There had been no fight, no last-ditch stand. The insurrection was over, and the defeat of the insurgents had been achieved by bluff, by a show of strength. And something else, too — some inner power. He’s more than a politician, Perenna had said, and I could only guess at the secret trial of strength that had gone on between those two men. And now suddenly it was over, no bloodshed, not a single hostage harmed. By evening more troops had arrived, and the LCT was under charter to the PNG government to take the insurgents back to Buka, all except Daniel Sapuru and a dozen or so leaders of the Buka Trading Co-operative.

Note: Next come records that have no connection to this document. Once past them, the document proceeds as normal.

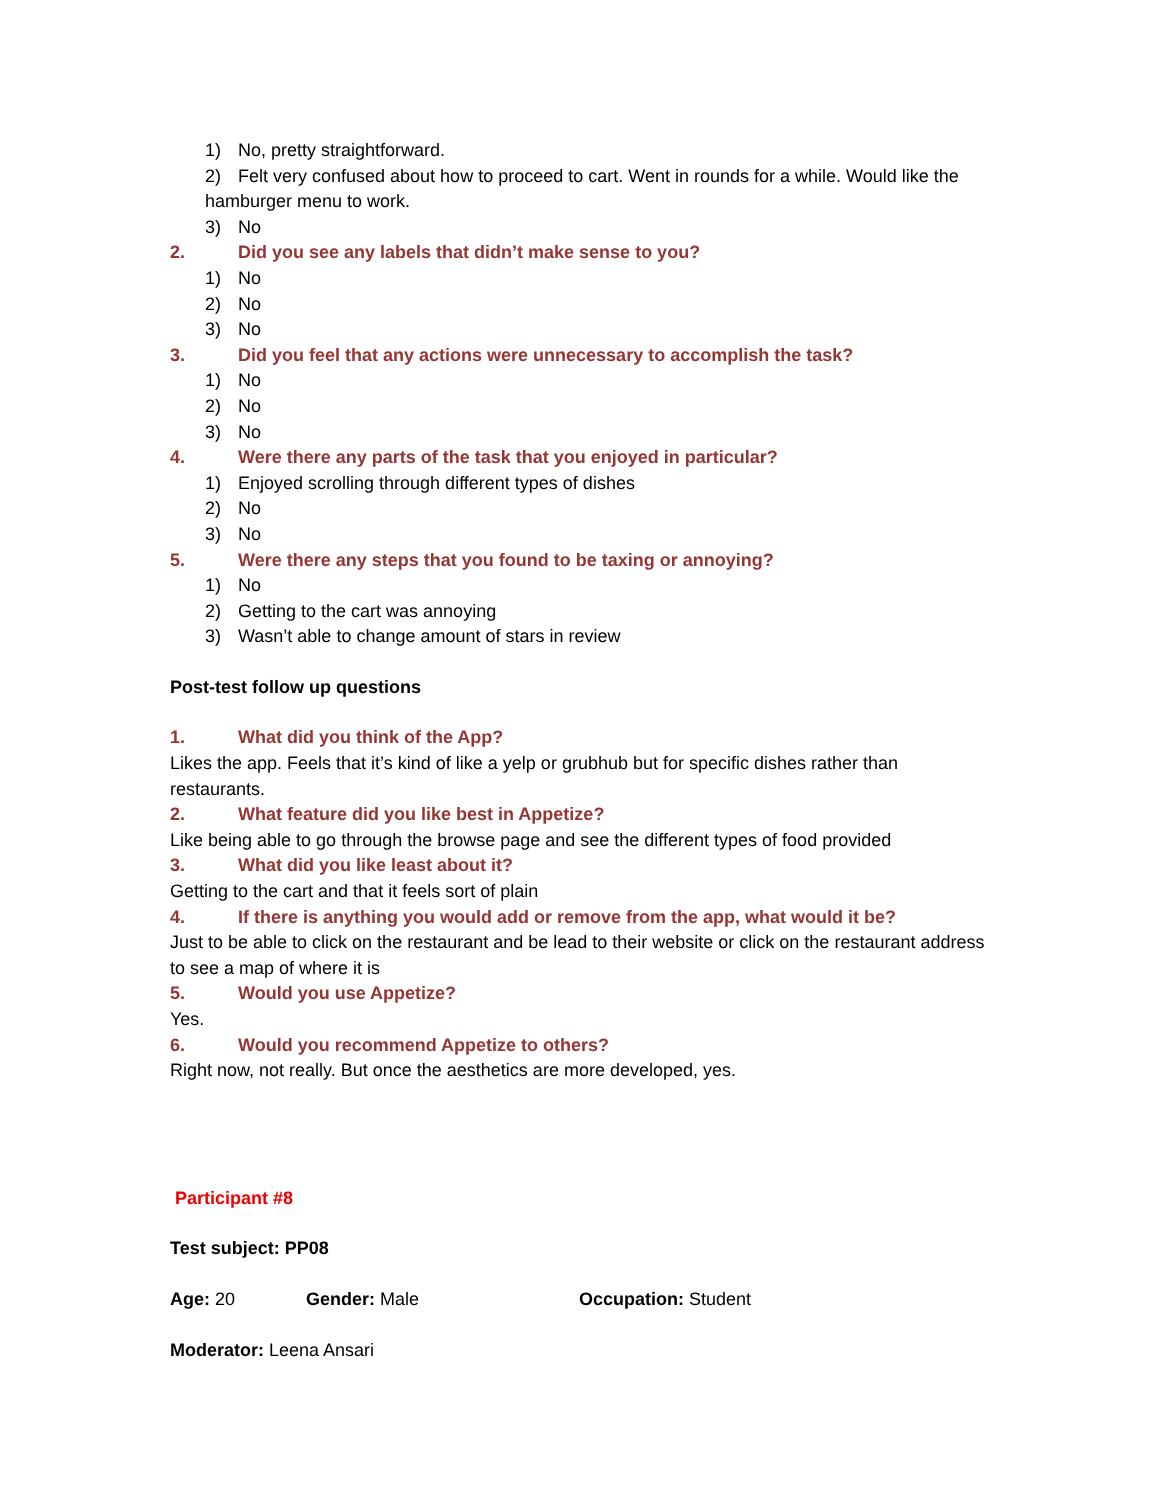1) No, pretty straightforward.
2) Felt very confused about how to proceed to cart. Went in rounds for a while. Would like the hamburger menu to work.
3) No
2. Did you see any labels that didn’t make sense to you?
1) No
2) No
3) No
3. Did you feel that any actions were unnecessary to accomplish the task?
1) No
2) No
3) No
4. Were there any parts of the task that you enjoyed in particular?
1) Enjoyed scrolling through different types of dishes
2) No
3) No
5. Were there any steps that you found to be taxing or annoying?
1) No
2) Getting to the cart was annoying
3) Wasn’t able to change amount of stars in review
Post-test follow up questions
1. What did you think of the App?
Likes the app. Feels that it’s kind of like a yelp or grubhub but for specific dishes rather than restaurants.
2. What feature did you like best in Appetize?
Like being able to go through the browse page and see the different types of food provided
3. What did you like least about it?
Getting to the cart and that it feels sort of plain
4. If there is anything you would add or remove from the app, what would it be?
Just to be able to click on the restaurant and be lead to their website or click on the restaurant address to see a map of where it is
5. Would you use Appetize?
Yes.
6. Would you recommend Appetize to others?
Right now, not really. But once the aesthetics are more developed, yes.
Participant #8
Test subject: PP08
Age: 20 Gender: Male Occupation: Student
Moderator: Leena Ansari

That night I lay between fresh-laundered sheets in a bed that was rock steady and did not move with the motion of the ship. I was tired, but I couldn’t sleep, thinking of Perenna just a few doors down the cement walkway of the motel where we had found accommodation, wondering what she would do now, whether she would accept Hans Holland’s advice or whether she would ignore it and try to run her brother’s life and the Holland Line, the two in harness. The torn pieces of that last letter of his were drifting soggily somewhere in the dark depths of the Pacific, and though it was that first line of his to which she had reacted so violently — My father and yours were brothers, each destroying what the other built — I could remember every line. It had gone on: Take my advice. Let the Holland Line founder. It has cost too many lives. Or else burn the stamps so that nobody else can ever know. And he had added, Goodbye, Perenna. I was cursed before ever I was born.

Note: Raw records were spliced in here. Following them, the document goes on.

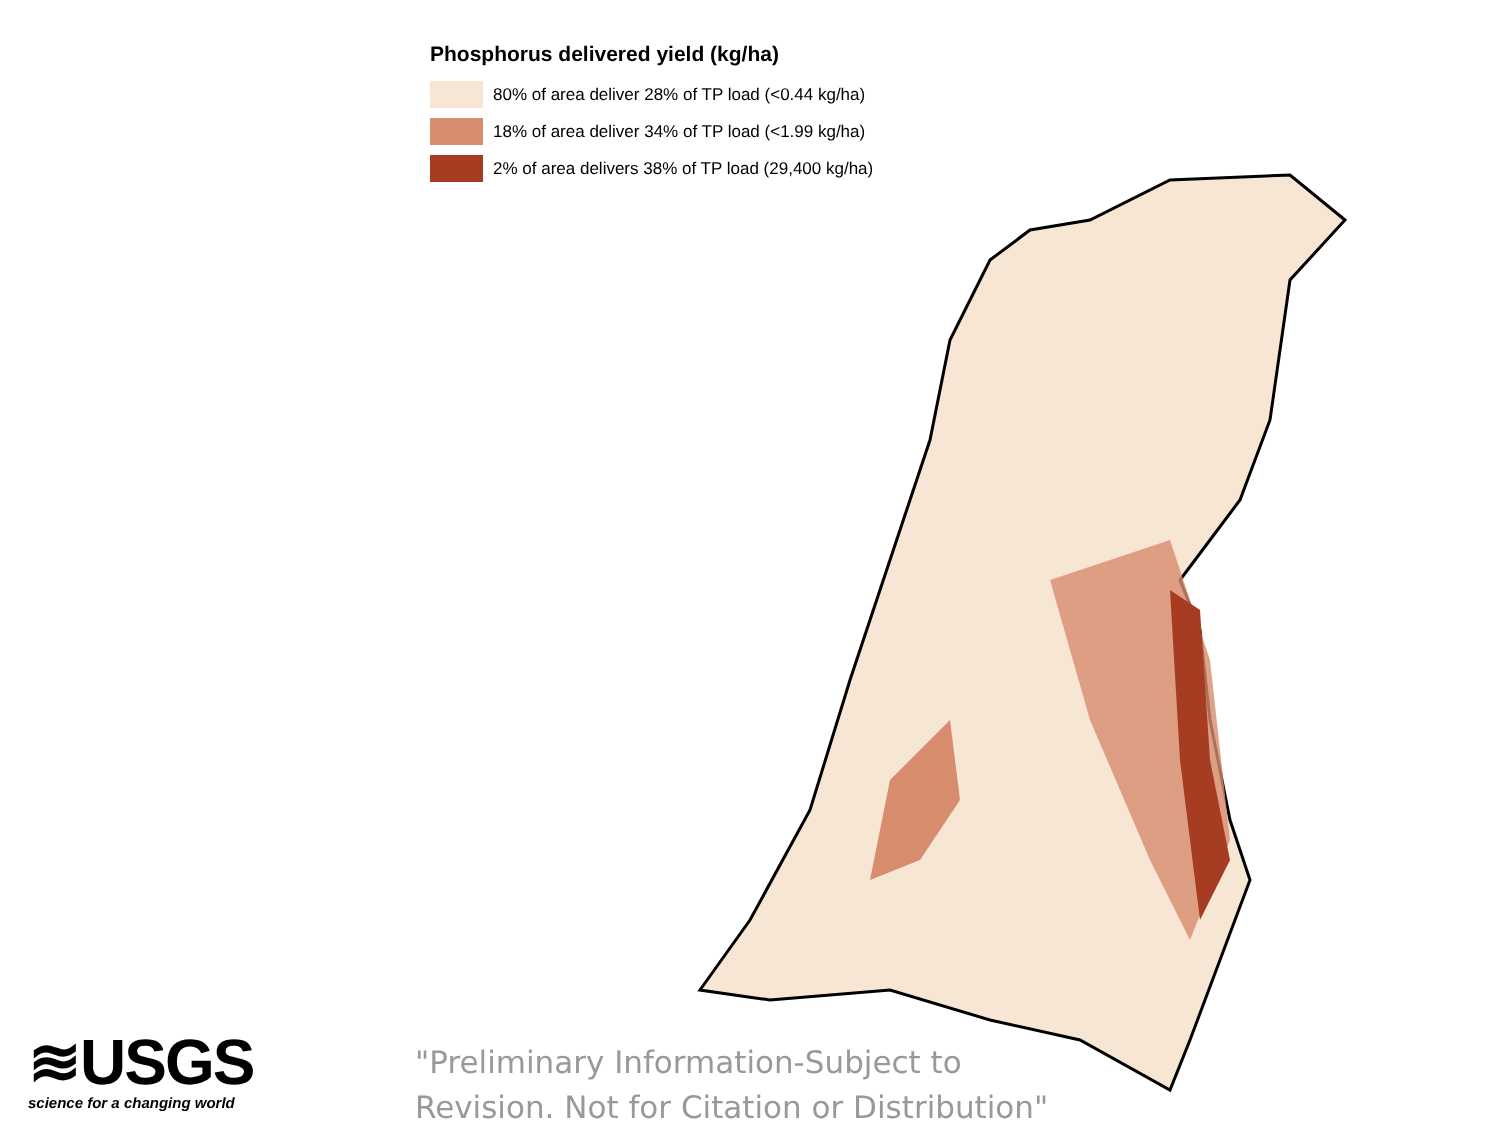Phosphorus delivered yield (kg/ha)
80% of area deliver 28% of TP load (<0.44 kg/ha)
18% of area deliver 34% of TP load (<1.99 kg/ha)
2% of area delivers 38% of TP load (29,400 kg/ha)
≋USGS
science for a changing world
"Preliminary Information-Subject to
Revision. Not for Citation or Distribution"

It was that last line, in conjunction with his opening — My father and yours were brothers — that my mind fastened on, and Perenna’s reaction, her statement that it had been blurted out by Tim. She had leapt to the instant conclusion that he was saying her grandfather, Colonel Lawrence Holland, had been her natural father. His own daughter-in-law … It’s unthinkable. But unthinkable or not, if it was Colonel Holland, then the only brother he had ever had was Carlos of the Holland Trader and the wooden masks and stamps. Carlos Holland! If it was Carlos Holland who was Hans’s father, then he must have survived the loss of the Holland Trader , must have known what had happened to it, and had then spent the last thirty years of his life masquerading as a distant cousin. It would explain Colonel Lawrence Holland’s reaction on finding that letter from Lewis in the safe at Madehas. No wonder he had been filled suddenly with such demoniac anger that fratricide became the only answer. A man who could leave his partner waterless … I was thinking of the Holland Trader then. Christ! Lewis, that letter, the stamps … The thought that had leapt into my mind was enough to bring curses upon any family.

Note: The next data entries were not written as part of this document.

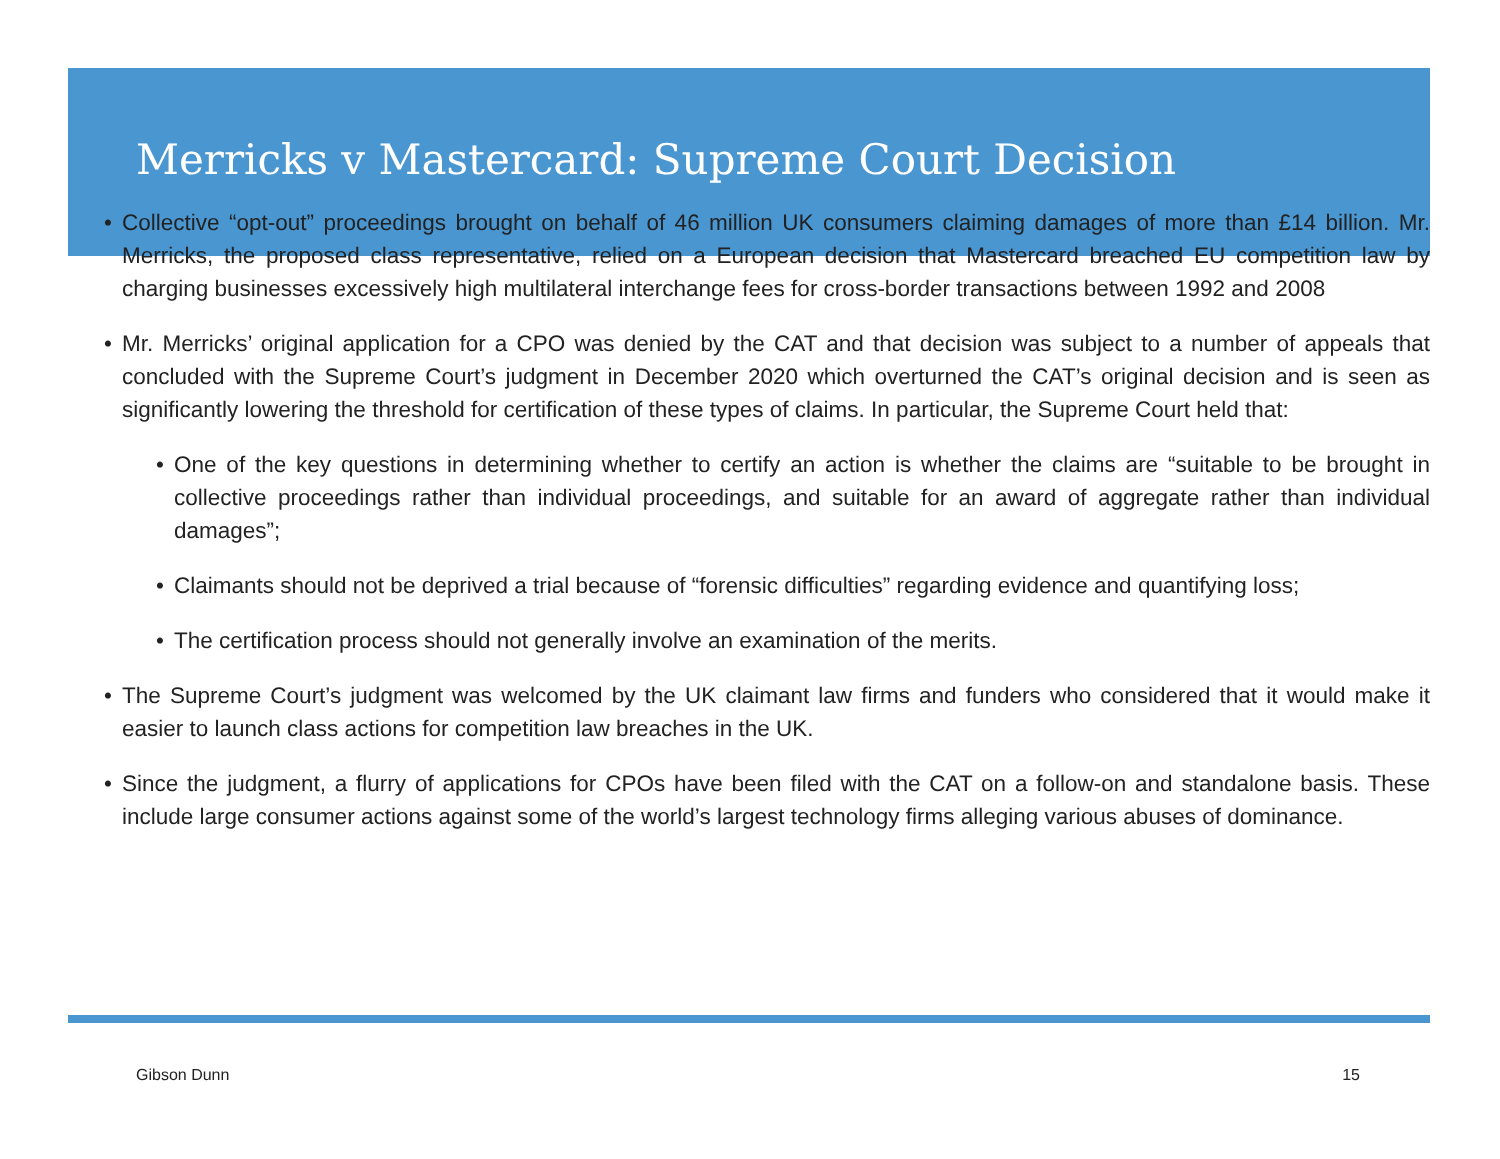Merricks v Mastercard: Supreme Court Decision
• Collective “opt-out” proceedings brought on behalf of 46 million UK consumers claiming damages of more than £14 billion. Mr. Merricks, the proposed class representative, relied on a European decision that Mastercard breached EU competition law by charging businesses excessively high multilateral interchange fees for cross-border transactions between 1992 and 2008
• Mr. Merricks’ original application for a CPO was denied by the CAT and that decision was subject to a number of appeals that concluded with the Supreme Court’s judgment in December 2020 which overturned the CAT’s original decision and is seen as significantly lowering the threshold for certification of these types of claims. In particular, the Supreme Court held that:
• One of the key questions in determining whether to certify an action is whether the claims are “suitable to be brought in collective proceedings rather than individual proceedings, and suitable for an award of aggregate rather than individual damages”;
• Claimants should not be deprived a trial because of “forensic difficulties” regarding evidence and quantifying loss;
• The certification process should not generally involve an examination of the merits.
• The Supreme Court’s judgment was welcomed by the UK claimant law firms and funders who considered that it would make it easier to launch class actions for competition law breaches in the UK.
• Since the judgment, a flurry of applications for CPOs have been filed with the CAT on a follow-on and standalone basis. These include large consumer actions against some of the world’s largest technology firms alleging various abuses of dominance.
Gibson Dunn 15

There was a gentle tap on the door, and Perenna came in. ‘Roy.’ She was a dim shape in the darkness, feeling her way towards me. ‘I couldn’t sleep. I think I’m too tired to sleep. I keep thinking …’

‘About what?’

I pulled back the sheet, and she reached down to me. ‘About Hans — that letter chiefly and what happened to him.’ I could smell the warmth of her as our bodies met and I held her close. ‘Do you think he’s really dead?’ she breathed. ‘Or was the letter, the shot, the fire … was it all a stupid game?’

‘He’s dead,’ I said, but with more conviction than I felt. ‘He won’t trouble you again.’

‘No?’ She lay very still. ‘Then that’s the end of Carlos Holland. Hans was the last of his blood.’ She was trembling slightly as she said that. ‘Where’s Mac? Is he all right?’

‘He’s sober again, if that’s what you mean. He’s gone north with your brother.’

‘I’m glad. But I ought to have gone with them. As long as I’m with Mac … He’s getting old now.’

‘You think you can keep him off the drink?’

‘I could try. But not now.’ She pressed her body close against me.

‘What about the stamps?’ I asked. ‘Are you going to take Hans’s advice — burn them, forget all about the past and-’

‘No. I want to know the truth now. If I know the truth, then I can face it and that’s the end of the curse, isn’t it? If only Tim-’ She stopped there, burying her head in my shoulder. She stayed like that, very still for a moment; then she whispered, ‘But that’s for tomorrow. Let’s forget now.’